Modify the Existing Hortonworks Data Platform Hadoop Cluster

If you want to co-locate the SAS High-Performance Analytics environment with a pre-existing Hortonworks Data Platform (HDP) cluster, you can modify your cluster with files from the SAS Plug-ins for Hadoop package. HDP modified with SAS Plug-ins for Hadoop enables the SAS High-Performance Analytics environment to write SASHDAT file blocks evenly across the HDFS file system.
  1. Log on to Ambari as an administrator, and stop all HDP services.
  2. Untar the SAS Plug-ins for Hadoop tarball, and propagate five files (identified in the following steps) on every machine in your Hortonworks Hadoop cluster:
    1. Navigate to the SAS Plug-ins for Hadoop tarball in your SAS Software depot:
      cd depot-installation-location/standalone_installs/
      SAS_Plug-ins_for_Hadoop/1_0/Linux_for_x64/
    2. Copy hdatplugins.tar.gz to a temporary location where you have Write access.
    3. Untar hdatplugins.tar.gz:
      tar xzf hdatplugins.tar.gz
      The hdatplugins directory is created.
    4. Propagate the following three JAR files in hdatplugins into the HDP library path on every machine in the HDP cluster:
      • sas.lasr.jar
      • sas.lasr.hadoop.jar
      • sas.grid.provider.yarn.jar
      Tip
      If you have already installed the SAS High-Performance Computing Management Console or the SAS High-Performance Analytics environment, you can issue a single simcp command to propagate JAR files across all machines in the cluster. For example:
           /opt/TKGrid/bin/simcp /tmp/hdatplugins/sas.lasr.jar 
           /usr/hdp/2.2.0.0-2041/hadoop/lib
           /opt/TKGrid/bin/simcp /tmp/hdatplugins/sas.lasr.hadoop.jar 
           /usr/hdp/2.2.0.0-2041/hadoop/lib
           /opt/TKGrid/bin/simcp /tmp/hdatplugins/sas.grid.provider.yarn.jar
           /usr/hdp/2.2.0.0-2041/hadoop/lib
      For more information, see Simultaneous Utilities Commands.
    5. Propagate saslasrfd in hdatplugins into the HDP bin directory on every machine in the HDP cluster.

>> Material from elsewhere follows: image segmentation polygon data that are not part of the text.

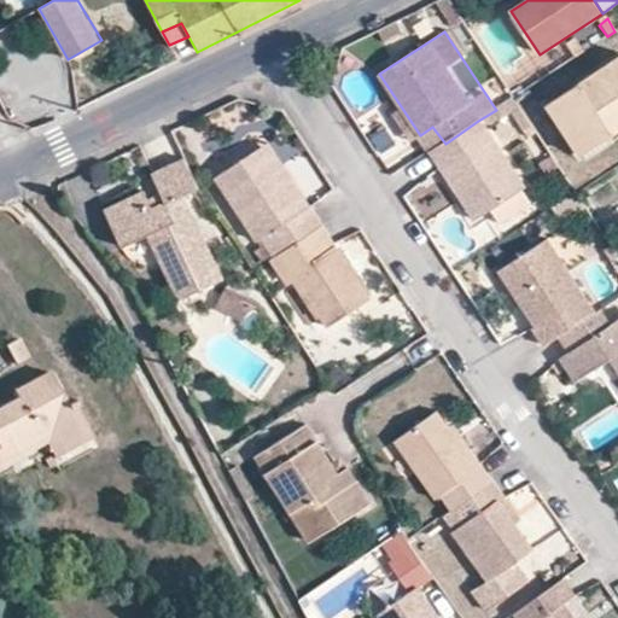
[(567,46),(575,57),(584,52),(577,39),(567,46)]
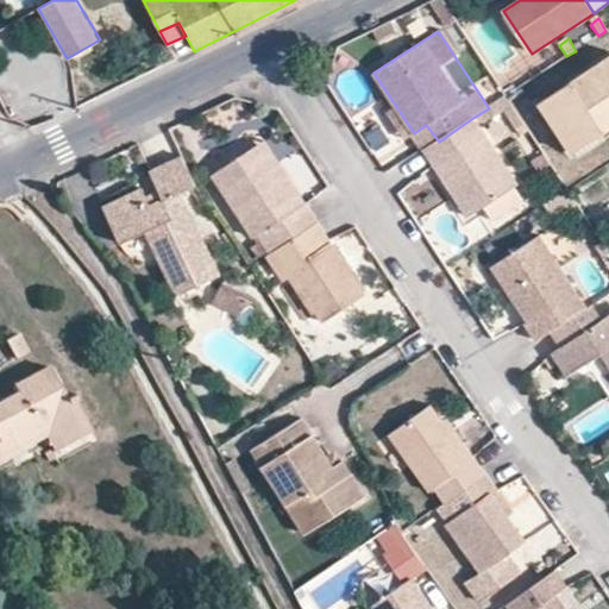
[(608,58),(541,105),(569,144),(594,129),(598,136),(608,129),(608,58)]
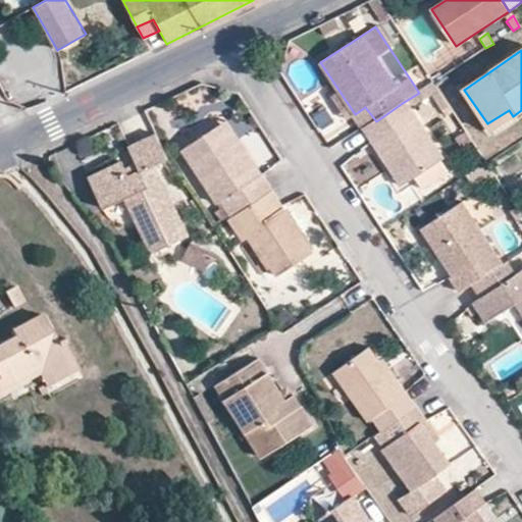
[(376,121),(363,129),(373,144),(380,139),(409,181),(442,161),(404,102),(376,121)]
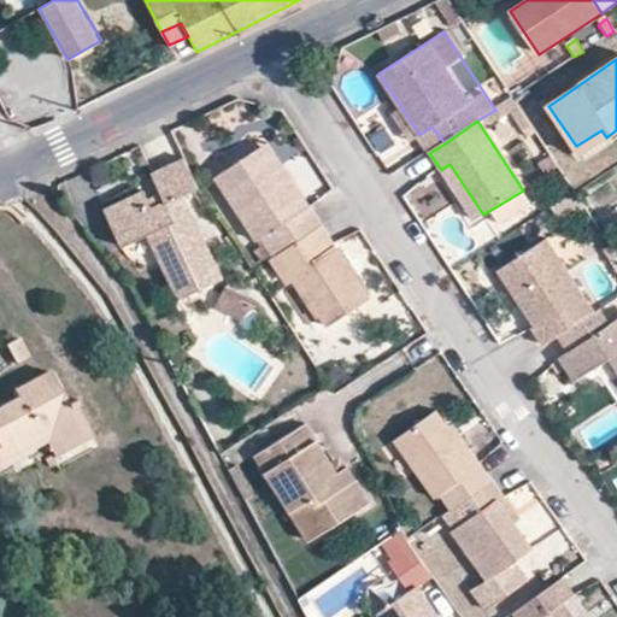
[(601,130),(576,146),(581,156),(606,137),(601,130)]
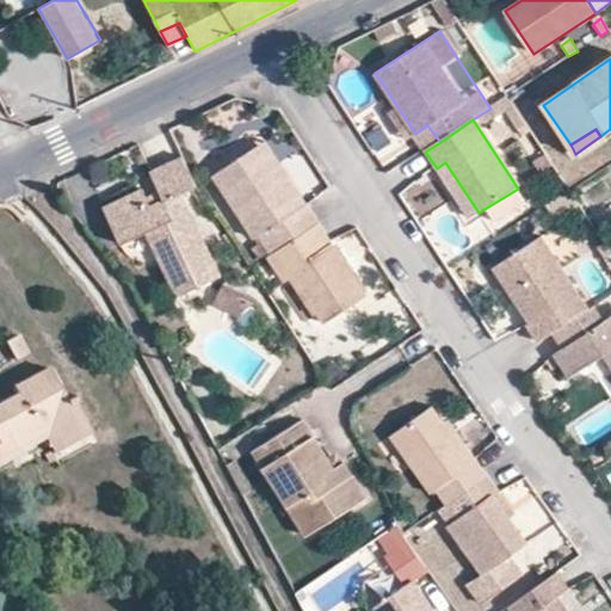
[(298,210),(306,204),(265,141),(257,147),(298,210)]
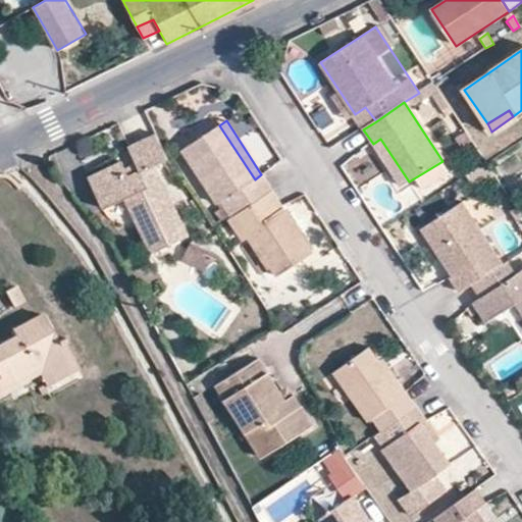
[(232,217),(271,191),(261,174),(255,179),(219,125),(180,150),(215,204),(221,200),(232,217)]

For example:
      /opt/TKGrid/bin/simcp saslasrfd /usr/hdp/2.2.0.0-2041/hadoop/bin/
  3. Propagate SAS_VERSION in hdatplugins to the $HADOOP_HOME directory on each machine in the HDP cluster.
  4. In the Ambari interface, create a custom hdfs-site.xml and add the following properties:
    dfs.namenode.plugins
    com.sas.lasr.hadoop.NameNodeService
    dfs.datanode.plugins
    com.sas.lasr.hadoop.DataNodeService
    com.sas.lasr.service.allow.put
    true
    com.sas.lasr.hadoop.service.namenode.port
    15452
    com.sas.lasr.hadoop.service.datanode.port
    15453
    dfs.namenode.fs-limits.min-block-size
    0
  5. Save the properties and restart all HDP services.
  6. If you are deploying SAS Visual Analytics, see Hadoop Configuration Step for SAS Visual Analytics.
Last updated: June 19, 2017